SUPPLIED DATA below:

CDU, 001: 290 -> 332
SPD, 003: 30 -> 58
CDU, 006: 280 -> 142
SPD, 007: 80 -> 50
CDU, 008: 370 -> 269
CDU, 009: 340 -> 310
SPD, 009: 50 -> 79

End of SUPPLIED DATA.

__WHAT TO PRODUCE__.
Every entry should be duplicated exactly as written.

__ANSWER SECTION__.
CDU, 001: 290 -> 332
SPD, 003: 30 -> 58
CDU, 006: 280 -> 142
SPD, 007: 80 -> 50
CDU, 008: 370 -> 269
CDU, 009: 340 -> 310
SPD, 009: 50 -> 79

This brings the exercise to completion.